During my visit I spent one night in the BrewDog hotel at the brewing facility just outside Columbus. I enjoyed it and got a joy that I didn’t get from my chain hotel room in Columbus where I’d spent the three previous nights. The design assumed the style of a comic book with its loud colours, a flurry of BIFF! SPLAT! KAPOW! aesthetics coming to rest alongside a more intensive style of psychedelia with a walk on the childlike side.

Luminosity was also the style perhaps — pop art, rock ’n’ roll, the extravagance of a punk Oscar Wilde and a compliment to the hazy, murky, juicy, fruit lollipops of modern craft beer. Inside the room, the squares of the furniture contrasted with the less disciplined shapes of Chesterfield wanna-be sofas, alongside the messages and slogans about trusting in hops and being aboard the Good Ship BrewDog.

Ok the concrete floor gave a sense of coldness, while the wire mesh around the radiator and plated onto the front of wardrobe was a bit Terminator, and I couldn’t switch off the neon sign above my bed, but it was fascinating way for a brewery to branch out.

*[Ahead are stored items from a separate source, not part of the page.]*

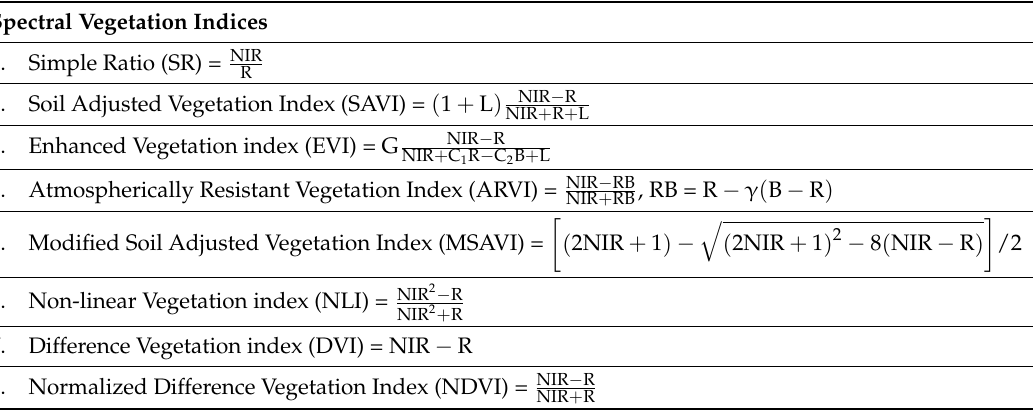
Table 2. Selected vegetation indices (VIs) used for canopy cover (CC) estimation [11].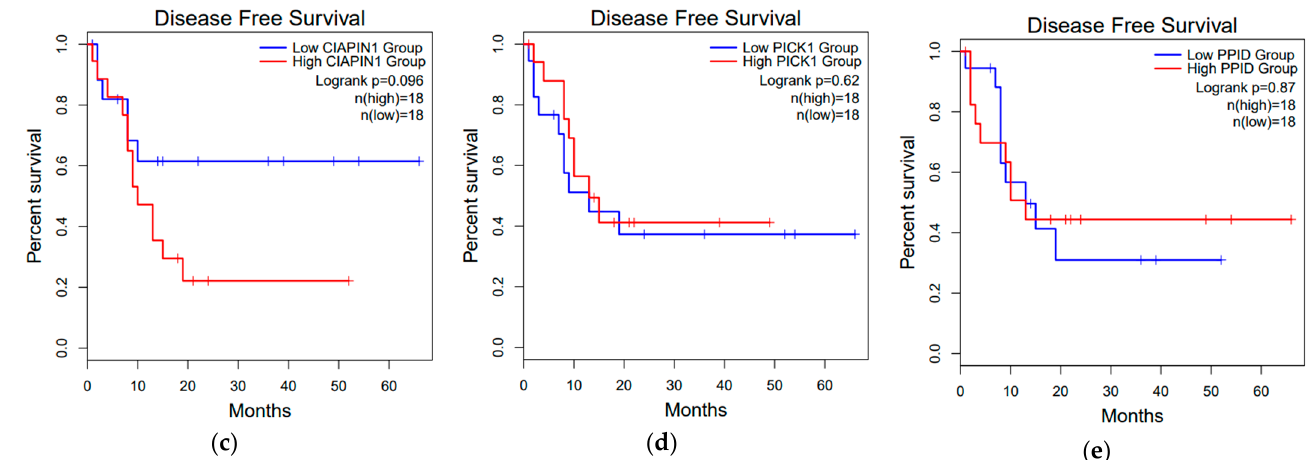
Figure 2. The prognostic information of the five selected mitochondrial proteins. The GEPIA2 online open-access gene expression database was used to see the prognostic value of mRNA expression levels of ( a ) NCOA1, ( b ) VCP, ( c ) CIAPIN1, ( d ) PICK1, and ( e ) PPID, and, out of five candidates, only CIAPIN1 was correlated significantly ( p < 0.1) with worse disease-free survival.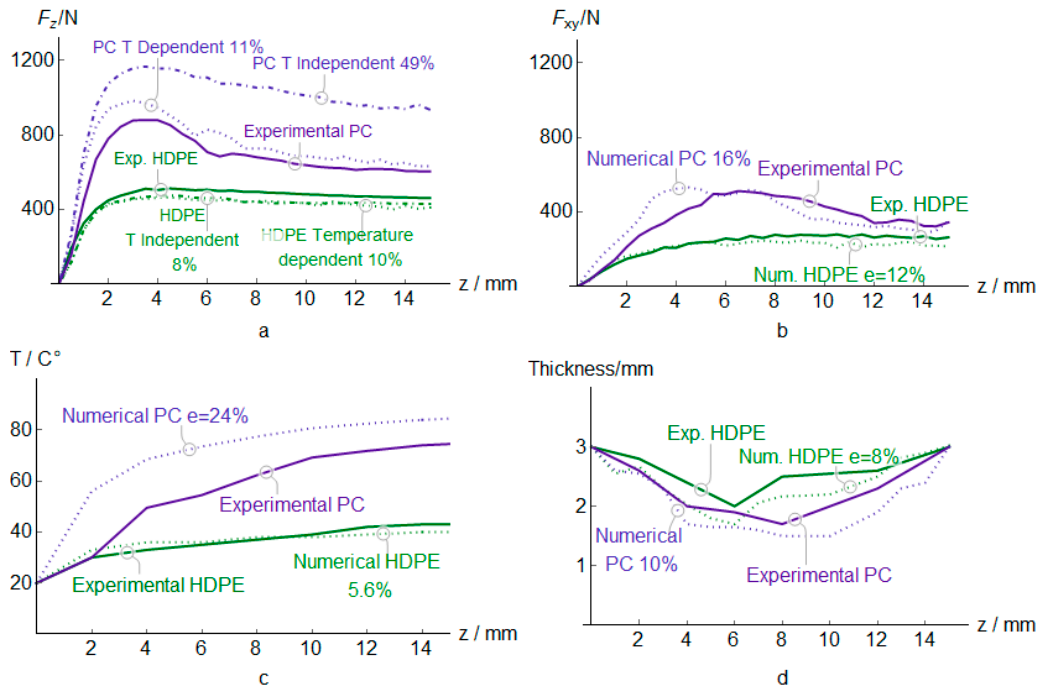
Figure 15. Force F z , F xy ( a , b ), temperature ( c ), and thickness ( d ) estimations for PC and HDPE sheets.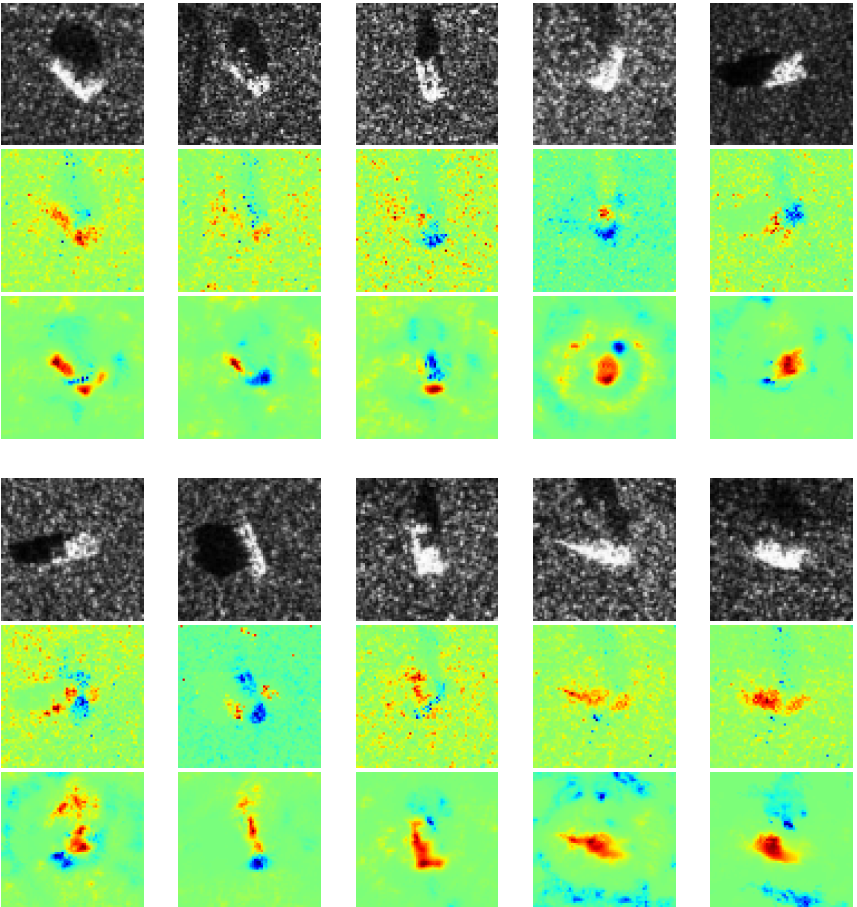
Figure 5. Comparison of common LRP and our method. The first and fourth row are the SAR images of ten classes: 2S1, BRDM_2, BTR_60, D7, SN_132, SN_9563, SN_C71, T62, ZIL131, and ZSU_23_4. The second and fifth row are corresponding heatmaps generated by common LRP. The third and sixth row are corresponding heatmaps generated by our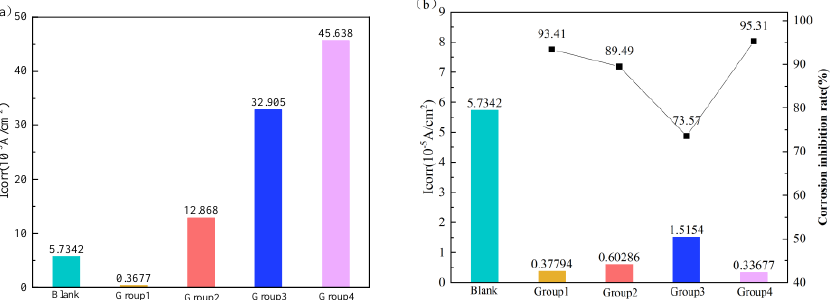
Figure 10. Self-corrosion current density and inhibitor efficiency of P110ss steel corroded in system one and 2. ( a ) System one; ( b ) system two.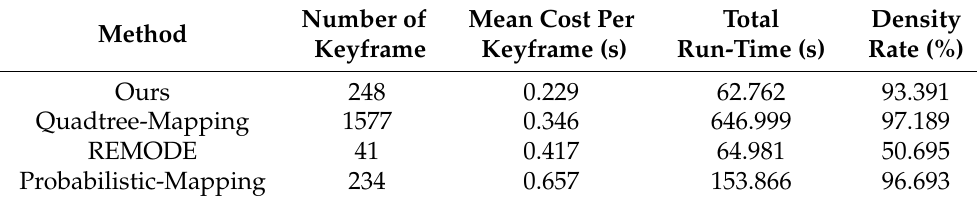
Figure 14. The runtime of the listed algorithms to generate each depth map on real-world data. Table 2. Results comparison with state-of-art method on aerial video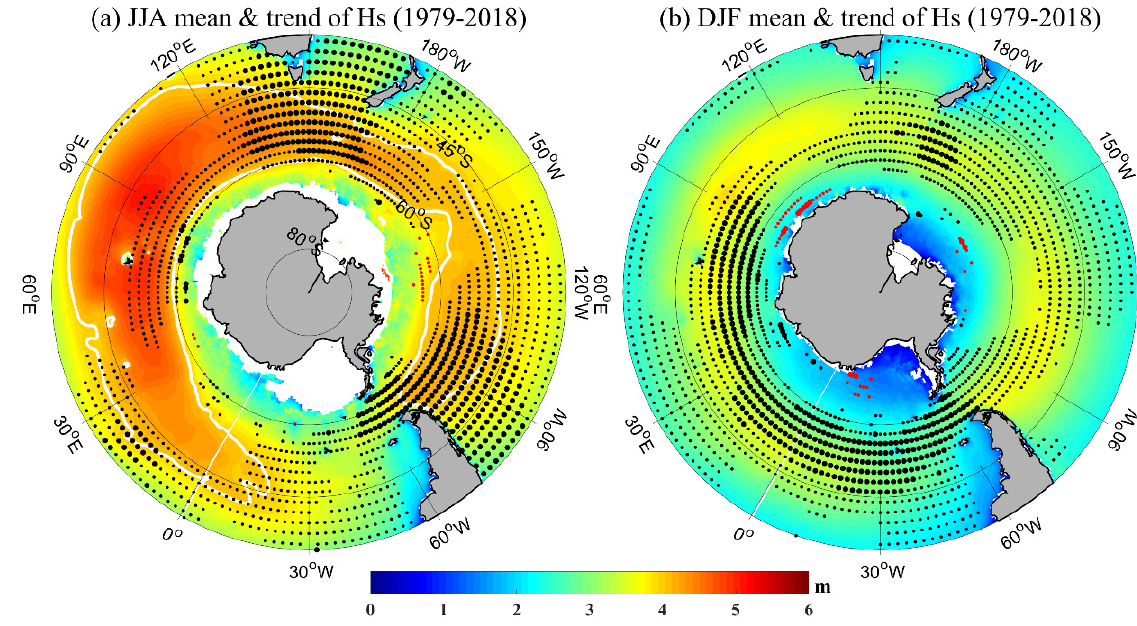
Figure 2. Mean SWH and trend during 1979–2018: ( a ) in winter (JJA), ( b ) in summer (DJF). The white contours are the 4 m isoline. The small black dots indicate where the trend was higher than 0.004 m/a and less than 0.008 m/a, the larger black dots show where the trend was larger than 0.008 m/a, and the red dots indicate a decreasing trend with the criteria similar to those of the black dots.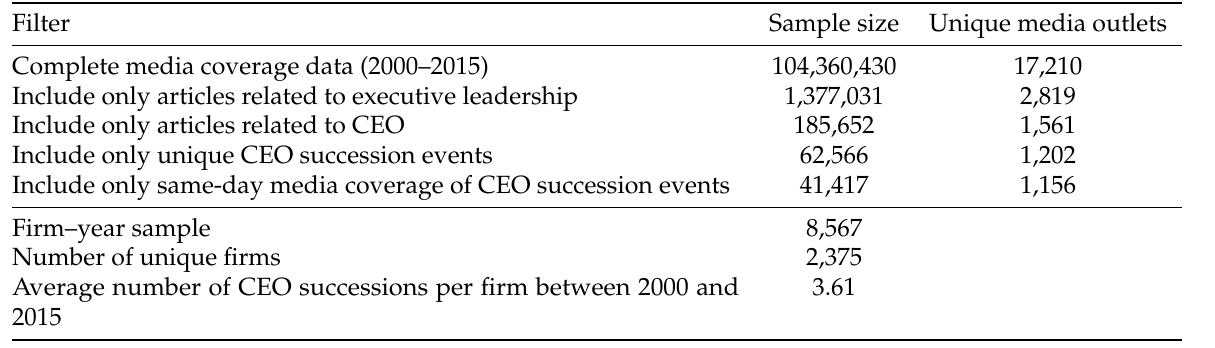
Table 1: Details of sample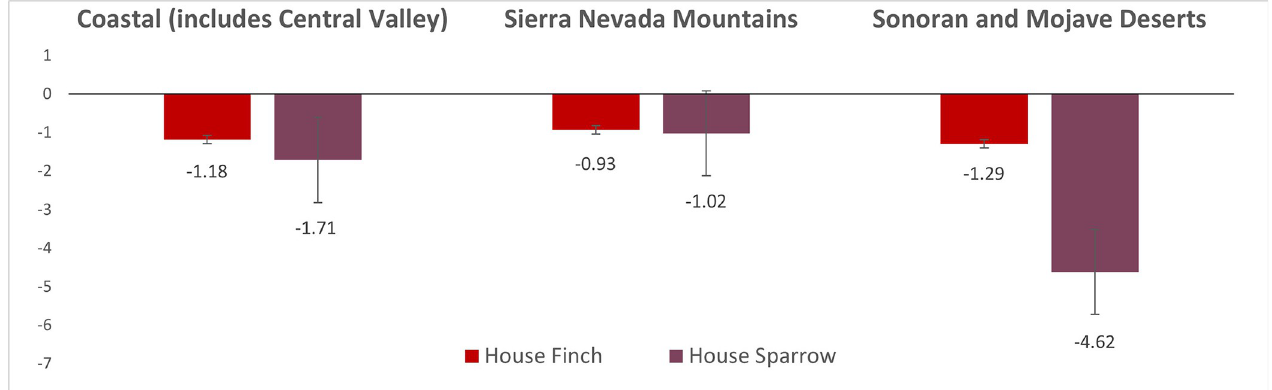
Fig 2. House Finch and House Sparrow population trends in three Bird Conservation Regions (2004–2019): Relative abundance change (%) per year and standard errors.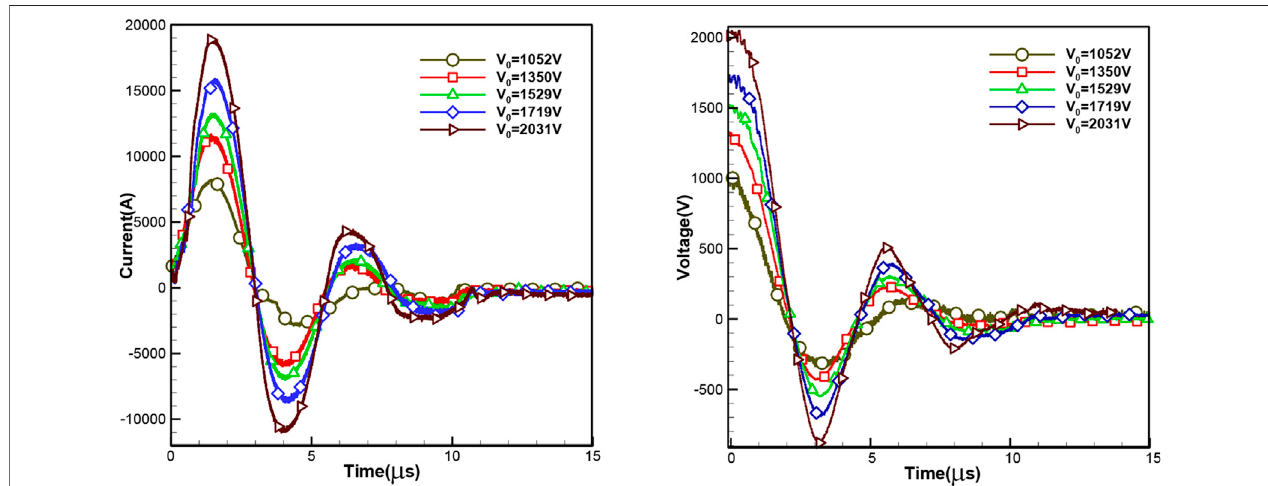
FIGURE 3 | APPT discharge waveforms at different initial voltages.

There were beer books and magazines scattered about like knowledgeable cushions; the brewing process etched on one wall and, of course, the thing every travelling beer geek would need the most – a personal beer tap and a mini bar with classic craft beers. It was modern, hip, quirky and comical with a perceived edginess, but it was fun, normally a word I would not usually associate with BrewDog.

Or should I?

There’s a museum of sorts close to the brewery tap (not a bad place and do you know what, the Elvis Juice brewed here is rather delicious, juicy and grapefruity, fresher tasting than the stuff I buy my son in the UK, someone reckoned the pulp used in the process was better, but I digress), and once again I had to laugh at the sight of a pirate ship made from cans, a Blue Peter style pirate ship. Given that James Watt had said to me on the plane journey over that his favourite cartoon superhero as a child was Captain Planet, this ecological friendly use of finished cans has a certain virtuosity to it.

One last thought on BrewDog, which basically involves the Beatles. On my visit I thought about how Elvis appropriated black music for rock ’n’ roll, while the Beatles then pick-pocketed rock ’n’ roll and eventually brought it back to the US. BrewDog was influenced by American craft beer and now it’s bringing it back home. James Watt as John Lennon? Well, they both got MBEs.